Attacks on the Federal Theatre consistently hinted that Blacks, Jews and immigrants were too influential in its work. Texas Congressman Martin Dies set up a Committee in the 1930s, in fact, calling for the deportation of three million immigrants whose numbers he claimed, without evidence, included “hundreds of gangsters, murderers and thieves unfit to live in this country.” (190). Predecessor of the infamous post-war McCarthy Committee on un-American Activities, the Dies committee pitted “rural patriots” against “urban subversives” (196) which sounds all too familiar today. It was the Dies Committee which would eventually finish off the Federal Theatre Project in 1939 when all federal funding to the project was cut off in a 373-21 congressional vote.

“After that,” says Shapiro, “shows were closed, scripts were put in storage, and thousands of actors, designers and stagehands would lose their jobs” (247), causing no less a personage than Eleanor Roosevelt to say “this project is considered dangerous because it may harbor some Communists, but I wonder if Communists occupied in producing plays are less dangerous than Communists starving to death” (252).

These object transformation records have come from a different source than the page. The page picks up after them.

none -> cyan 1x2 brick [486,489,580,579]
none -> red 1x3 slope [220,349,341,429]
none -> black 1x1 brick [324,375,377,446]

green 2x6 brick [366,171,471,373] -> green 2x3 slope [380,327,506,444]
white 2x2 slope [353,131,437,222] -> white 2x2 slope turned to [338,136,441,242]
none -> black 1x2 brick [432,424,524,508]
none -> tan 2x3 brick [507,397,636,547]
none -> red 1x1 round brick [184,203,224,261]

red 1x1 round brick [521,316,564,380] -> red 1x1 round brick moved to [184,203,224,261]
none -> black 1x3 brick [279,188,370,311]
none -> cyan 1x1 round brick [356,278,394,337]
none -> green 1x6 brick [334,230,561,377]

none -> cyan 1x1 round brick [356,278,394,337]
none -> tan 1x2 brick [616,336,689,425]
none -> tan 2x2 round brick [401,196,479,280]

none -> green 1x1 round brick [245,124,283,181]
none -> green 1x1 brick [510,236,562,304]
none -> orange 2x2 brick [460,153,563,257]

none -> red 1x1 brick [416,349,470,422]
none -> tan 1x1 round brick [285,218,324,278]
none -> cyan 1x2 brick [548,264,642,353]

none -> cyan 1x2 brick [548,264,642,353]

Clearly the project could not sustain itself under such political attacks, attacks typified by Senators such as North Carolina’s Robert Reynolds who not only called its work “putrid” but added that they were serving the cardinal keystones of communism – “free love and racial equality” (255).

Flanagan tried to defend the work on numerous occasions responding at one point in the New York Times by saying the government was obviously “afraid… of thinking people because the Federal Theatre gave Negro actors as well as white actors a chance” (258).

But by 1943, as World War II stretched on, the entire Works Progress Administration (WPA) program came to an end. And with it, make-work projects across the board faded away with the documents of the Federal Theatre consigned to an airplane hangar in Maryland where the materials were all but forgotten. They were ultimately saved from total extinction by two scholars from George Mason University in 1974.

Shapiro points out that in 1965 US federal funding for the arts emerged again in the form of the still active National Endowment for the Arts though it too had to survive numerous attempts to shut it down – in 1981 under Ronald Reagan; in 1989 and 1990, in 1995 and again in 2018 “when Donald Trump’s proposed budget called for its termination. All this, says Shapiro, “shows how little the right-wing playbook has changed since 1938: taxpayer support of the arts is ‘welfare for cultural elites,’ promotes ‘the worst excess of multiculturalism and political correctness;’” and “demeans the values of ordinary Americans….The clash between the playbooks of Martin Dies and Hallie Flanagan continues to resonate across the land, with lessons for both the right and the left, and consequences for us all” (266-68). 


*Don Rubin is Professor Emeritus of theatre studies at Toronto’s York University and Editor of Routledge’s six-volume World Encyclopedia of Contemporary Theatre. He is Book Review Editor of Critical Stages.